POPPA’S parents were like I am now: too old to care, too mean to quit. They still lived in boggy suburban Bear Grass. They hoarded his letters but never sent him mail—owing to their not being able to sign nothing but X’s. They each had a different style of X: their signature. Pop felt he had to visit them every few years minimum. Mother’s more refined parents had died. “They would,” Daddy said. “Never really liked it here anyways. Hated me on sight. They were grateful for what I’d done, rescuing their beauty and all. They knew she’d twisted my arm into marrying her. Before meeting the McClouds, I went out, bought a new suit of clothes, everything. Combed my hair, the works. I walk in and—setting in these big wing chairs—they both take one look at me and they just groan. Literal. I call old Daddy Angus aside, I tell him I don’t like it one little bit, him grunting at first sight of me. He liked me for talking back at him, nobody usually did.—Yeah, Lucy mine, for your momma’s folks, the population of this world was way too huge, too unselect-like. Now, if the earth had maybe only about thirty-five people on it, why her folks would’ve liked it here. That’d mean they were chosen-like. McClouds! But rabbits and gnats got to live here, too. If bugs got breath, what good was it? They’d be ex-clusive. They checked out.”
If Poppa liked making jokes about his perished in-
laws (whose cash he lived on), he said little about his own folks. He hated how they’d whipped him when he was little. Still, the man was so embarrassed, he couldn’t admit it. We packed a huge picnic lunch. Bidding my bye-byes to Shirley, I cried and so did she. Momma, bored with such extremes, said, “Honestly,” for miles. Poppa made us come, Momma and me. Going home for visits, Poppa said, it’s something nobody should have to do alone.
Momma had taught me how to read. She loved to hear my voice sound everything out. In our buggy, I worked through a novel she’d brought, one of her English ones (governess comeuppance), one written by a Mrs. Something. I squinted with the dust. It took four days to find a damp bulrushy county where Pop was onct born. Red-winged blackbirds rode dried reeds, singing their fair knifing little songs. The swampier that land got, the nearer we drew, Pop grew quieter (for him), then silent as anybody.
As we pulled over the county line, countryside seemed to go stiller and the roads got worse. Up ahead you’d see a little crossroads store, and after so many weedy miles you looked forward to the sight of two faces and some tin signs advertising poultices, cigarettes. The store was boarded shut and you felt sadder for counting on it. Soon we passed ramshackle farm huts and—having heard our buggy—people waited by the roadside for us.
Nodding, they seemed to recognize Poppa though he’d been gone fifteen years. Folks went running back into the hut with news. We heard a woman shout mush-mouthed to somebody inside, “Momma, come quick. It’s that durn Sammy Honicutt and His Rich Lady.” My mother sat, horrified, eyes straight ahead.
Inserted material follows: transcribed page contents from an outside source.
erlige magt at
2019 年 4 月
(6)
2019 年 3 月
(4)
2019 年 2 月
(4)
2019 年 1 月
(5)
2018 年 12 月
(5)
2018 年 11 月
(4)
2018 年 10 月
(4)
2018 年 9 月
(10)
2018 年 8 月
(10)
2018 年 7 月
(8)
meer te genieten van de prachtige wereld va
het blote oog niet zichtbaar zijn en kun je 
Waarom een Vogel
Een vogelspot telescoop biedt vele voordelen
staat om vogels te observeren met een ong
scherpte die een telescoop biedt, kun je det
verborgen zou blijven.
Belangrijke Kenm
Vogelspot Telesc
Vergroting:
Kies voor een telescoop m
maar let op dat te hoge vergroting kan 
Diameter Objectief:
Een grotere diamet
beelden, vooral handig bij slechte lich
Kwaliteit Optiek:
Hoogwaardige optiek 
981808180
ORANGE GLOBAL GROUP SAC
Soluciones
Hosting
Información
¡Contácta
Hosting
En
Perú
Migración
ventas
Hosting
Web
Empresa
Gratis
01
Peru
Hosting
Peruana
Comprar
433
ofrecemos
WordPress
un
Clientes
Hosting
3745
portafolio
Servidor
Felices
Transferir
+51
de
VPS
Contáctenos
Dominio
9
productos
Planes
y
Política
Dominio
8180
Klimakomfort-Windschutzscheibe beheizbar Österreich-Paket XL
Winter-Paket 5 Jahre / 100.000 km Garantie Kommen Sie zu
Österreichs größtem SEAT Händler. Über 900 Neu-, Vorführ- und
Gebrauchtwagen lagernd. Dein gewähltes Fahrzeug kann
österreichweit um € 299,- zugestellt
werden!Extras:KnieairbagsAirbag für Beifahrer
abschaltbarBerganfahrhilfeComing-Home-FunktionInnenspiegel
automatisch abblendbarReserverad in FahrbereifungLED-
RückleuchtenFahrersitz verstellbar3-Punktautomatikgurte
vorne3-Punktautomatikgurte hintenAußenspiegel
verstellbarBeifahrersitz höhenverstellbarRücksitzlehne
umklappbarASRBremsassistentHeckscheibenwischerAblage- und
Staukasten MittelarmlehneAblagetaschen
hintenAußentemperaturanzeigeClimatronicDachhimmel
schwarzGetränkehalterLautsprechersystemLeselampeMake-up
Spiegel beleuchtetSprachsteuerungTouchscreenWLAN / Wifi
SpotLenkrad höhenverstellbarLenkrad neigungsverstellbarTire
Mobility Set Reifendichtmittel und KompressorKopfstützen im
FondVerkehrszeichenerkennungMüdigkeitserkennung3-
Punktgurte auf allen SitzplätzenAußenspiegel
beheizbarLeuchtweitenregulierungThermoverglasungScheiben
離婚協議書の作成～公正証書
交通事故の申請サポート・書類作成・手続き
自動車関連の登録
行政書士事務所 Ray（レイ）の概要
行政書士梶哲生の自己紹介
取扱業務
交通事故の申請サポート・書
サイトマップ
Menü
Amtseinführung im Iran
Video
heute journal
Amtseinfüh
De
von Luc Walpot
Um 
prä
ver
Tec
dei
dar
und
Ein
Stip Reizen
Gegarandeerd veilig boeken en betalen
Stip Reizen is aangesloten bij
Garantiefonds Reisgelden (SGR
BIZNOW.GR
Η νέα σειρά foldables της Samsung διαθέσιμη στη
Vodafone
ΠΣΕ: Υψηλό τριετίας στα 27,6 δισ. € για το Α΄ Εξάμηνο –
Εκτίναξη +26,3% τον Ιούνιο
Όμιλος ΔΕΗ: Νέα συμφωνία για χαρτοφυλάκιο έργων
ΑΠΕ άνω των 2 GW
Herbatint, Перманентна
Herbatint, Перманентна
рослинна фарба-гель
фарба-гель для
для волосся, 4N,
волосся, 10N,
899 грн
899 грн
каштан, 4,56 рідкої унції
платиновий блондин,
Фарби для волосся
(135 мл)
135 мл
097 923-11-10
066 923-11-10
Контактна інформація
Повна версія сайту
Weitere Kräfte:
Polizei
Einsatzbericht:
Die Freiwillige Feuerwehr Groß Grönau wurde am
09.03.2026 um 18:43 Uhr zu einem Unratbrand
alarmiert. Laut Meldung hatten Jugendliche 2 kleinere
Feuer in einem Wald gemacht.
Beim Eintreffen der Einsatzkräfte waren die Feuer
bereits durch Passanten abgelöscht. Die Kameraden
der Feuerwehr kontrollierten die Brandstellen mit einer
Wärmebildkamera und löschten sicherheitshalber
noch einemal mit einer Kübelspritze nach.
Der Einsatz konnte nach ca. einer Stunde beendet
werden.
But Mother never blamed Poppa for putting her through this. Between my folks on the cushioned buckboard’s seat, I tried and imagine how we looked. I saw Momma in her tailored gray suit, her cameo that she left me later, her hair swept back, the solid evidence of a foundation garment keeping her solid and true, wasp-waisted. How beautiful she was! I compared her with the seed-sack dresses at the roadside, the sallow faces and rude open mouths that followed us along our trip. I slid closer to her. I tried reading more of the book where the downstairs maid at a great English house falls “rather hopelessly” in love with the lord’s second son. A long kind lecture from the village preacher sets her aright and she signs on to be a missionary and is rather honorably killed by brown folks in India. Out this far in rural Burgaw County, even reading aloud seemed a form of showing off. I pictured Shirley’s city beauty. This far into the country, they would worship her, my saint of the crinoline.